China’s post-COVID economic recovery has fizzled out this year.
Beijing is telling economists not to talk about deflation or falling foreign investment, per the FT.
Policymakers are mulling how to revive growth but yet to announce a “big bang” stimulus package.
 

China’s government is warning economics experts not to talk about the economy in a negative light, the Financial Times reported Sunday.

Economists, brokerage analysts, and researchers all told the publication that regulators, their employers, or local media had warned them not to talk about deflation, slumping foreign investment, and faltering growth, the newspaper reported.

Authorities “want us to interpret bad news from a positive light,” one central bank advisor told the FT.

“It will be bad if you don’t see me tomorrow,” a different economist told a closed-door conference after acknowledging that “low inflation” was a potential area of concern, per the UK-based outlet.

The crackdown comes after months of data that suggest China will fail to achieve the rapid economic recovery that Beijing dreamed of when it lifted its harsh zero-COVID restrictions at the end of last year.
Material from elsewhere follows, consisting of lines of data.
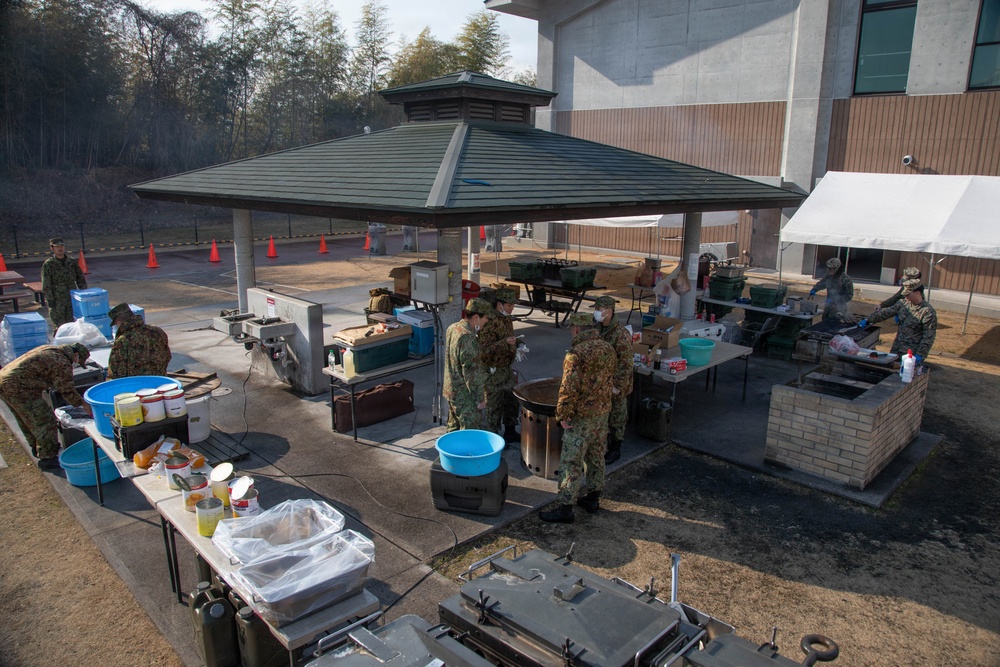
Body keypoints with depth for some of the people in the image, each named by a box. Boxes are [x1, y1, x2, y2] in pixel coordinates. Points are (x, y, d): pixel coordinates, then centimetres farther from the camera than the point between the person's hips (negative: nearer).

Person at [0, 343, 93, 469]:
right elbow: (67, 391, -10)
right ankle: (48, 458, 4)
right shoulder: (62, 364, -14)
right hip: (18, 388, -11)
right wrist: (85, 406, 0)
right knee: (45, 421, -2)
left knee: (27, 419, 26)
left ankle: (37, 448, 43)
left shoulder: (49, 349, 15)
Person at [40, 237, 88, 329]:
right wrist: (50, 300, -11)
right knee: (59, 325, -1)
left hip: (72, 299, 3)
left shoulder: (71, 262, 9)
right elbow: (46, 285, -6)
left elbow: (80, 278, 15)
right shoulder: (48, 264, -3)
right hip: (57, 301, -3)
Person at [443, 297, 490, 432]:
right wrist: (480, 398, -16)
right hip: (465, 396, -9)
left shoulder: (452, 328, 3)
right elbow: (471, 372, -24)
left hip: (451, 389, 9)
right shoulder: (468, 338, -26)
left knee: (454, 427, 22)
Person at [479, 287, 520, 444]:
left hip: (506, 368, 9)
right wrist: (505, 343, -37)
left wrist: (516, 344, 10)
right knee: (494, 406, 2)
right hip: (493, 372, -9)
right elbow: (485, 349, -28)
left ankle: (510, 432, 36)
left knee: (511, 401, 20)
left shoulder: (506, 318, 6)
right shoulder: (489, 322, -24)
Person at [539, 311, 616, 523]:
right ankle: (592, 497, 33)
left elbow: (569, 389, -24)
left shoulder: (576, 353, -22)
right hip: (603, 412, 8)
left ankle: (564, 507, 5)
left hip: (581, 417, -8)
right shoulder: (608, 349, 4)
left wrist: (562, 415, -13)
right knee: (596, 456, 20)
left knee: (571, 462, 0)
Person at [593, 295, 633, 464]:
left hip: (616, 386, -7)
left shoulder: (621, 335, -24)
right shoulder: (598, 329, 1)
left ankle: (615, 450, 24)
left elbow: (626, 364, -22)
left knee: (616, 418, 9)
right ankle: (606, 445, 36)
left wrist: (617, 386, -20)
In July alone, second-quarter growth came in well below economists’ expectations, consumer price inflation fell to 0%, and youth unemployment skyrocketed to 21%.

Meanwhile, international investors have pulled money out of the country in response to President Xi Jinping’s hardline authoritarian rule, with foreign direct investment plunging by $100 billion to just $20 billion over the first three months of 2023, per the Rhodium Group.

Beijing has publicly acknowledged that the economy is facing “new difficulties and challenges” – and pledged to roll out a stimulus package “with precision and force” – but is yet to bring in the “big bang” measures that many analysts believe will be necessary to spark a revival.